Unglaublich: Vor knapp einer Viertelstunde noch die Hektik und der Lärm der A13 - und jetzt das: Eine Entenmutter mit ihren Kleinen stolziert schnatternd über den Hof; die drei Esel Emma, Benjamin und Janosch liegen im Halbschatten und Kenai, der Hofhund fordert seine Streicheleinheiten von den Besuchern. Im Stallfenster liegt eine Katze, hebt ein Augenlid, stellt fest das nichts Weltbewegendes passiert und döst weiter. So - oder so ähnlich - stellen sich viele Menschen wahrscheinlich das Paradies auf Erden vor. «Ist es ja auch», sagt Mike und fügt bei: «Es will aber jeden Tag neu geschaffen werden.»
Ein Ort zum Innehalten
Achtung vor der Schöpfung
Mike, der gebürtige Bündner aus dem Oberbaselbiet kommend, hat das Anwesen am Flumser Kleinberg vor einigen Jahren gekauft. Hinter dem Kauf stand und steht ein gerütteltes Mass an Empörung über das Bild einer nachhaltigen Schweizer Landwirtschaft. «Die achtet jedoch weder den Boden, noch die Biodiversität, das Wasser, den Menschen und schon gar nicht die Tiere», sagt der selbst ernannte Bio-Bauer. Er schiebt gleich nach: «Das Wohl meiner Tiere steht an oberster Stelle. Auch kann und soll man sie streicheln können, die haben das gerne. Doch das hier ist nicht nur ein Streichelzoo. Für den Eigenbedarf wird hie und da auch ein Tier getötet und verarbeitet. Wer will, darf dabei sein, wenn einem Huhn der Kopf abgeschnitten wird. Auch kann man als Besucher gerne einen Einblick in die bäuerliche Arbeit nehmen. Einer Landbewirtschaftung, wie ich sie verstehe.» Bei Stallarbeiten, beim Heuen oder im Wald dürfen Mike’s Gäste mithelfen. «Ich habe schon etwas zu sagen - eben dass man mit seiner Umwelt anders umgehen soll. Aber ich bin kein Missionar. Ich dränge mich niemandem auf.»
Biken und Wandern
Wer hier hinauf kommt, hat aber auch ohne Hofarbeiten genug Möglichkeiten zum Erleben: Im nahen Wildbach gibts kühlende Bassins, im Wald wachsen Pilze, durch die Region streifen immer wieder Wölfe und an Wander- und Bikewegen fehlt es in den Flumserbergen auch nicht. Die sind wegen dem zunehmend milden Klima oft auch im Winter begeh- und befahrbar. Wer Lust hat, kann bei Mike ein Eseltrekking in die nähere und weitere Umgebung buchen. Und wenn es dann doch Schnee gibt, ist sein Hof auf 800 Metern gelegen ein guter Ausgangspunkt für Schneeschuhwanderungen.

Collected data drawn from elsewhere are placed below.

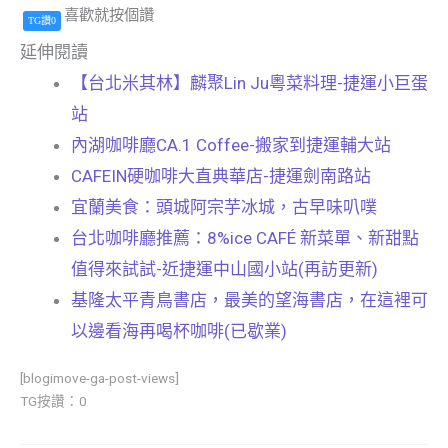
喜歡就按個讚
TG讚0
延伸閱讀
【台北米其林】麟聚Lin Ju粵菜料理-捷運小巨蛋
站
內湖咖啡廳CA.1 Coffee-搬家到捷運輔大站
CAFEIN硬咖啡大直典華店-捷運劍南路站
宜蘭美食：頭城阿宗芋冰城，古早味叭噗
台北咖啡廳推薦：8%ice CAFÉ 新菜單、新甜點
值得來試試-近捷運中山國小站(再訪更新)
基隆太平青鳥書店，最美的望海書店，在這裡可
以邊看海再喝杯咖啡(已歇業)
[blogimove-ga-post-views]
TG按讚：0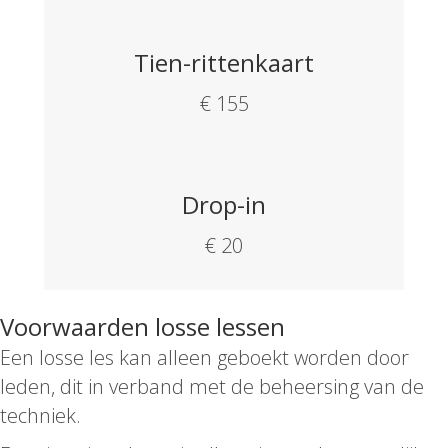
Tien-rittenkaart
€ 155
Drop-in
€ 20
Voorwaarden losse lessen
Een losse les kan alleen geboekt worden door
leden, dit in verband met de beheersing van de
techniek.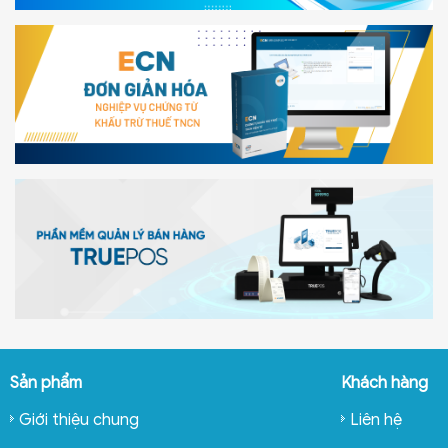
Sản phẩm
Khách hàng
Giới thiệu chung
Liên hệ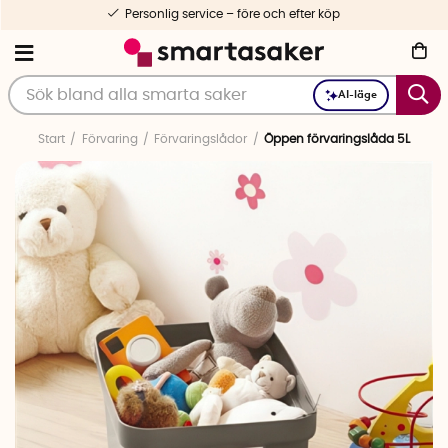
Personlig service – före och efter köp
AI-läge
Start
Förvaring
Förvaringslådor
Öppen förvaringslåda 5L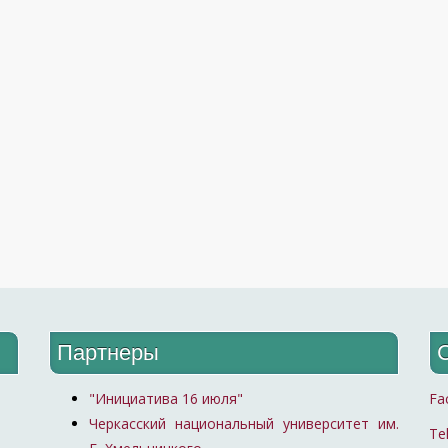
Партнеры
"Инициатива 16 июля"
Fa
Черкасский национальный университет им.
Te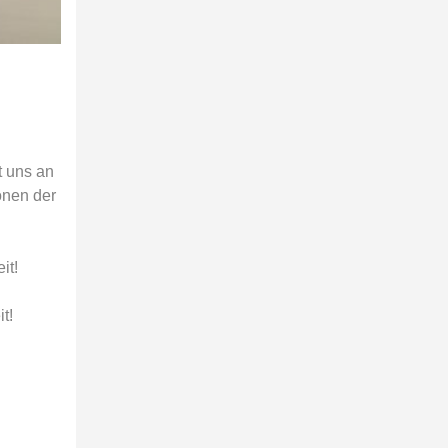
t uns an
onen der
it!
t!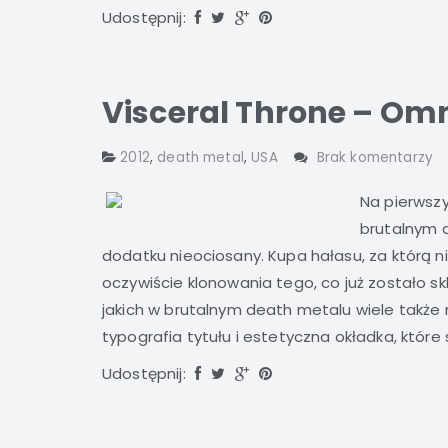
Udostępnij:
Visceral Throne – Omn
2012
,
death metal
,
USA
Brak komentarzy
Na pierwszy
brutalnym d
dodatku nieociosany. Kupa hałasu, za którą 
oczywiście klonowania tego, co już zostało s
jakich w brutalnym death metalu wiele także 
typografia tytułu i estetyczna okładka, któ
Udostępnij: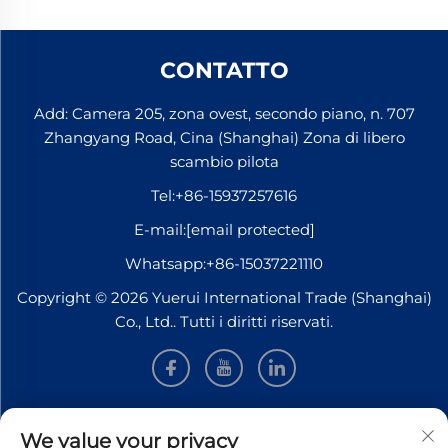
CONTATTO
Add: Camera 205, zona ovest, secondo piano, n. 707
Zhangyang Road, Cina (Shanghai) Zona di libero
scambio pilota
Tel:
+86-15937257616
E-mail:
[email protected]
Whatsapp:
+86-15037221110
Copyright © 2026 Yuerui International Trade (Shanghai)
Co., Ltd.. Tutti i diritti riservati.
INFORMAZIONI
We value your privacy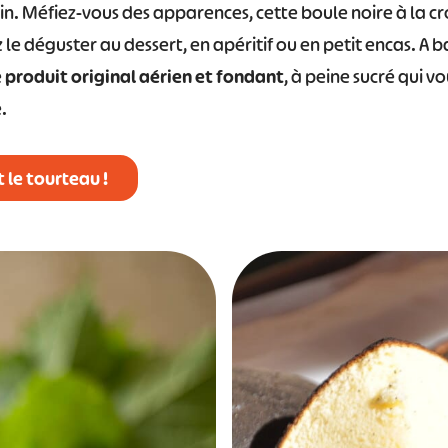
n. Méfiez-vous des apparences, cette boule noire à la cr
 le déguster au dessert, en apéritif ou en petit encas. A
e
produit original aérien et fondant
, à peine sucré qui v
.
 le tourteau !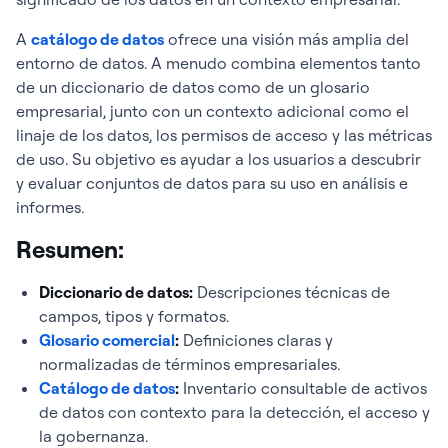
A
catálogo de datos
ofrece una visión más amplia del
entorno de datos. A menudo combina elementos tanto
de un diccionario de datos como de un glosario
empresarial, junto con un contexto adicional como el
linaje de los datos, los permisos de acceso y las métricas
de uso. Su objetivo es ayudar a los usuarios a descubrir
y evaluar conjuntos de datos para su uso en análisis e
informes.
Resumen:
Diccionario de datos
:
Descripciones técnicas de
campos, tipos y formatos.
Glosario comercial
:
Definiciones claras y
normalizadas de términos empresariales.
Catálogo de datos
:
Inventario consultable de activos
de datos con contexto para la detección, el acceso y
la gobernanza.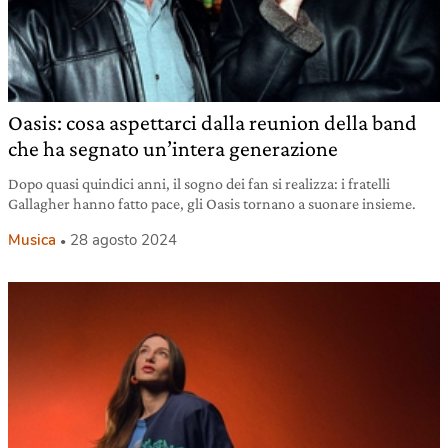
Oasis: cosa aspettarci dalla reunion della band
che ha segnato un’intera generazione
Dopo quasi quindici anni, il sogno dei fan si realizza: i fratelli
Gallagher hanno fatto pace, gli Oasis tornano a suonare insieme.
Musica
28 agosto 2024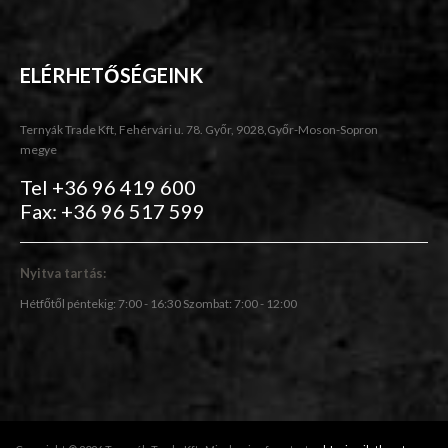
ELÉRHETŐSÉGEINK
Ternyák Trade Kft, Fehérvári u. 78. Győr, 9028,Győr-Moson-Sopron
megye
Tel +36 96 419 600
Fax: +36 96 517 599
Nyitva tartás:
Hétfőtől péntekig: 7:00 - 16:30 Szombat: 7:00 - 12:00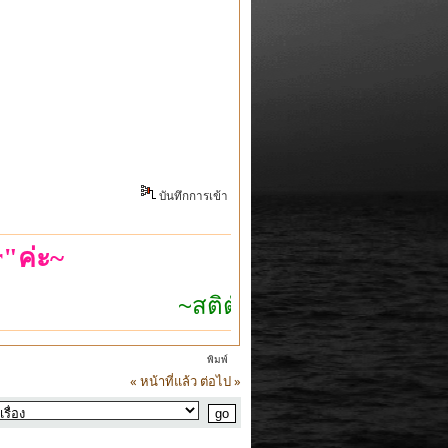
บันทึกการเข้า
"ค่ะ~
~สติตัวเดียวก็เอาอยู่~
พิมพ์
« หน้าที่แล้ว
ต่อไป »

Auch wer einmal erfahren will, wie man früher geholzt hat, ist bei Mike richtig. Der grossgewachsene Mann weiss noch, wie es beim Handholzen mit Hobelzahnsäge und Beil zugeht. Und er gibt das Wissen in Kursen weiter. Wer lieber weniger arbeitet – oder auch gar nicht - , sich dafür aber mit Ansichten und Einsichten herumschlägt, schaut am besten am Feierabend bei Mike’s Haus für einen Schlummertrunk vorbei. Seinen Tag beendet der ruhig und überlegt redende Mann gerne auf einem nahen Felsen jeweils mit einem seiner Musikinstrumente.
Kraftort mit Suchtpotential
Das Heimwesen dieses sehr naturverbundenen Menschen ist ein eigentlicher Kraftort, eingebettet in Verrucano-Felsen mit Gärten, Heutristen, Wildhecken und anderen Raritäten. «Alleine in meinen vier Hektaren Wald wachsen 20 verschiedene Baumarten», sagt der gelernte Forstwart. Ob es nun Mike mit seinem herben Charme, die überaus friedliche Tierschar oder eben der Kraftort an und für sich oder alles zusammen ist: Über dem Gebiet liegt ein Zauber. Wer diesen Zauber spüren kann, kommt nicht mehr los davon, hat Mike erfahren. «Viele Besucher sind schon zum zweiten oder dritten Mal da und es haben sich auch Freundschaften entwickelt.»
Der Nomady-Platz versteckt sich hinter einem Felsrücken. Wenn die Nacht hereinfällt, die Churfirsten über dem Walensee im Abendlicht rot leuchten, die Verrucano-Felsen die gespeicherte Tageshitze abgeben, dann ist das einfach ... magisch.